It is pretty customary for a wedding ceremony and the reception to be spaced hours apart from each other. Primarily to allow the wedding party to get pictures and prepare for the reception. But now that I’ve gotten older, I’ve come to realize how terribly cumbersome it is to attend a wedding, and then wait 2.5 hours for the reception to begin. Usually receptions include a dinner, buffet or appetizers, so you don’t want to go to one of the many restaurants they list off in the “wedding program” or the wedding website, if there’s just going to be food at the reception. Many guests are out of town, too, and haven’t the foggiest clue what to do with themselves in an unfamiliar town.
I don’t think this is an etiquette faux pas, but I think it’s asking a lot out of some guests. To waste 2-3 hours waiting for your reception to begin. And to be honest, a lot of times when there is such a long break in the middle, I’ve noticed a lot of people don’t end up attending the reception. My friend recently got married, and even though her reception venue was a stone’s throw away from the church, there was a 2.5 hour break between the two. When the reception got going, almost none of the families with small children, and older people showed up.

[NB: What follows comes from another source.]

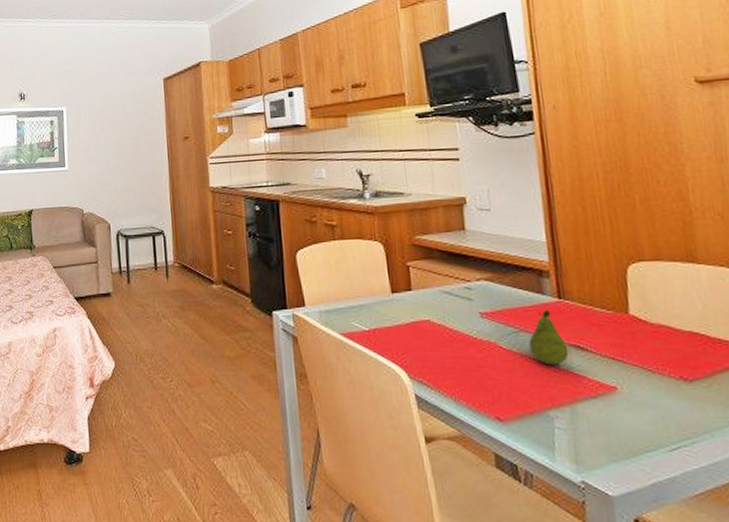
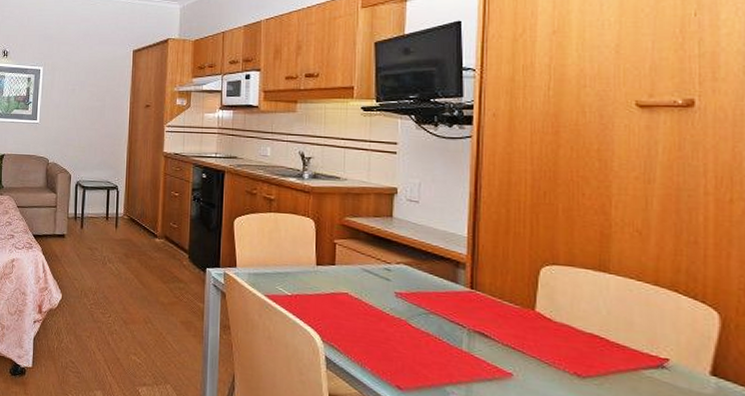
fruit: present [529,309,569,365] -> none [437,297,473,348]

Do you think this is asking a lot out of guests? Or is it simply customary? 0821-13
I think your community has enshrined rude behavior as “customary”. An hours long gap between ceremony and reception only serves the needs of the photographer and his/her subjects while guests are expected to occupy their time in the interim. That is a profound attitude of entitlement to believe one’s guests have an obligation to mill about waiting for the wedding royalty to deign to make an appearance in a timely fashion. If the reception is meant as an expression of hospitality to dear guests, making them wait for that graciousness is inhospitable. And you think treating guests so rudely and with so little thought to their comfort is not an etiquette faux pas?

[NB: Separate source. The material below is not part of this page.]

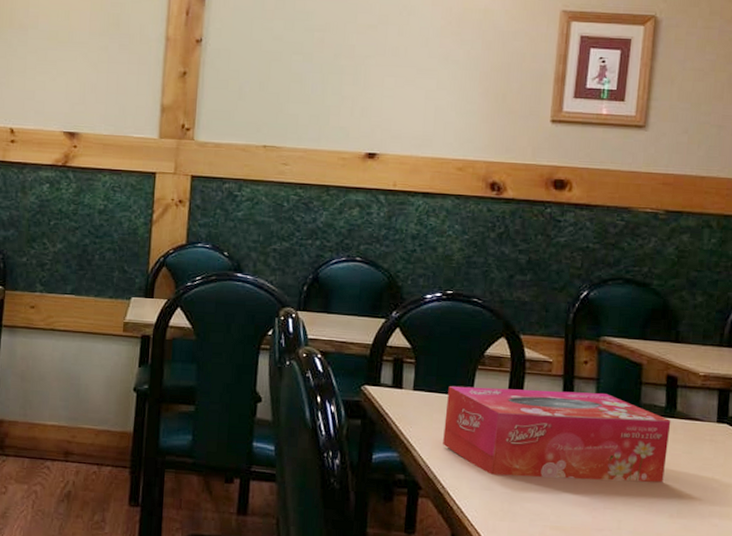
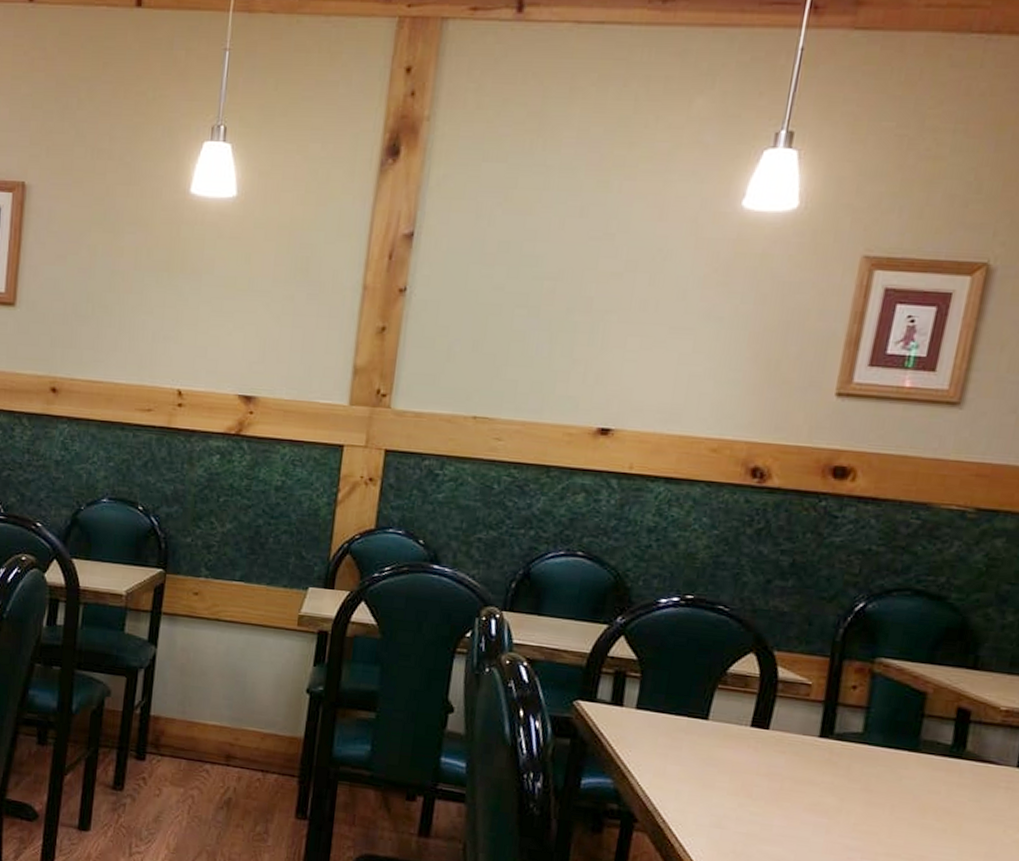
tissue box: present [443,386,671,483] -> none [667,706,958,834]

The only way a significant time gap between ceremony and reception can be redeemed is if there is a hospitality or “comfort suite” set up in a hotel for out of town guests to get a light snack, rest and freshen up. I’ve seen extended family members open their homes,basically an open house, during that interim gap and offer guests a place to sit down, relax, have a drink and some nibbles while waiting to go to the reception.